### Given text
Introduction
The National Eye Institute Visual Function Questionnaire (NEI VFQ) is a common patient-reported outcome measure (PROM) in uveitis trials. Its psychometric properties using state-of-the-art scoring based on Rasch models, a latent trait model that improves accuracy of PROMs assessment, has not yet been investigated.
Methods
The study participants were recruited online from uveitis patient organizations, where individuals self-reported their uveitis diagnosis and visual acuity level. These participants then completed the NEI VFQ-25. The visual function (VF) and socioemotional (SE) subscales were psychometrically analysed in terms of item fit, targeting, internal consistency, dimensionality, and differential item functioning (DIF), using Rasch models. Criterion validity was examined based on associations between NEI VFQ person measures and recent visual acuity (VA) levels.

### Provided records

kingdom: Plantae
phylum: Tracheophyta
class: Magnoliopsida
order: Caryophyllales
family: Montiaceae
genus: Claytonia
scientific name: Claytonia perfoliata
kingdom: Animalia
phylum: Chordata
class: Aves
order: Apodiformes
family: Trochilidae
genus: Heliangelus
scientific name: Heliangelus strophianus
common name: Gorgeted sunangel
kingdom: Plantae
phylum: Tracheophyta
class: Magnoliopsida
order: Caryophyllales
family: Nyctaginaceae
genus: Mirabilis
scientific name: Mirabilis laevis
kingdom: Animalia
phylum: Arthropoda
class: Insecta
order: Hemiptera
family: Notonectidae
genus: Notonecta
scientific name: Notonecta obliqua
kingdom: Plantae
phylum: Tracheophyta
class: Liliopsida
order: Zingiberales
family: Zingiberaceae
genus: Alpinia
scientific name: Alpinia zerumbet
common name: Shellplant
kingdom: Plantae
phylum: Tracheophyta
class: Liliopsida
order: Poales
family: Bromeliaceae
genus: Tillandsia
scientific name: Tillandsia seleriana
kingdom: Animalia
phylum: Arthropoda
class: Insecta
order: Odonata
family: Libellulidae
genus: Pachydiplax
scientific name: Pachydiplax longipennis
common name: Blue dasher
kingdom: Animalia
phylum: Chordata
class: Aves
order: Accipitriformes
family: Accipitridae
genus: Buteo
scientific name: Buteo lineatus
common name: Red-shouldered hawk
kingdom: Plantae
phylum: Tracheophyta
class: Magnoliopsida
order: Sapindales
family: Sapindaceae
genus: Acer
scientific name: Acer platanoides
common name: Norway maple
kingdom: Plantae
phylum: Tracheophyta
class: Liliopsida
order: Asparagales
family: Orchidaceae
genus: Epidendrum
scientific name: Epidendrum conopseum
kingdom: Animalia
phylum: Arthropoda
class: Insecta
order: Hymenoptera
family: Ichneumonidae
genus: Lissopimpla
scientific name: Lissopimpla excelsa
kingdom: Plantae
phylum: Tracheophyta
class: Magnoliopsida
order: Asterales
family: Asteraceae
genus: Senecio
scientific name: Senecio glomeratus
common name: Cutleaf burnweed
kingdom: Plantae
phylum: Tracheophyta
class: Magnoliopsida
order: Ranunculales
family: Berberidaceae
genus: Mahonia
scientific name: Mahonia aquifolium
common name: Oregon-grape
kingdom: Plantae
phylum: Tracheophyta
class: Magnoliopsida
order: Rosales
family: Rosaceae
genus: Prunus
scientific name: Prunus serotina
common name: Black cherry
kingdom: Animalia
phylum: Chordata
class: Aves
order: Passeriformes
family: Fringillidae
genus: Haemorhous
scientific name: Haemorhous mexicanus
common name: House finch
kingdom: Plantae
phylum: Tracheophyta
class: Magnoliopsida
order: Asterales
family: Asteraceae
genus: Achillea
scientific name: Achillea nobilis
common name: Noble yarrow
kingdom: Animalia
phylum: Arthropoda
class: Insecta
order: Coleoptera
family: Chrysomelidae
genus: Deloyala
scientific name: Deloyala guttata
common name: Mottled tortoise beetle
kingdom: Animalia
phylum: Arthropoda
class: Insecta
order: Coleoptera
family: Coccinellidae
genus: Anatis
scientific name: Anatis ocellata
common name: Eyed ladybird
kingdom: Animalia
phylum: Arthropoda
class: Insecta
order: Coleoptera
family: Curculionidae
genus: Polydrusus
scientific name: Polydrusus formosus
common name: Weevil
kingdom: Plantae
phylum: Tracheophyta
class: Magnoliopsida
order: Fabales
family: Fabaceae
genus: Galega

### Task prompt
Decide whether each statement below agrees with the text on the NEI VFQ in uveitis. Answer yes or no for each, and quote the deciding words of the text.
(a) The participants were recruited online from uveitis patient organizations.
(b) The participants' visual acuity was measured by the study team.
(c) The psychometric properties of the NEI VFQ under Rasch-based scoring had already been investigated.

### Solved problem
(a) Yes: "The study participants were recruited online from uveitis patient organizations"
(b) No: "individuals self-reported their uveitis diagnosis and visual acuity level"
(c) No: "has not yet been investigated"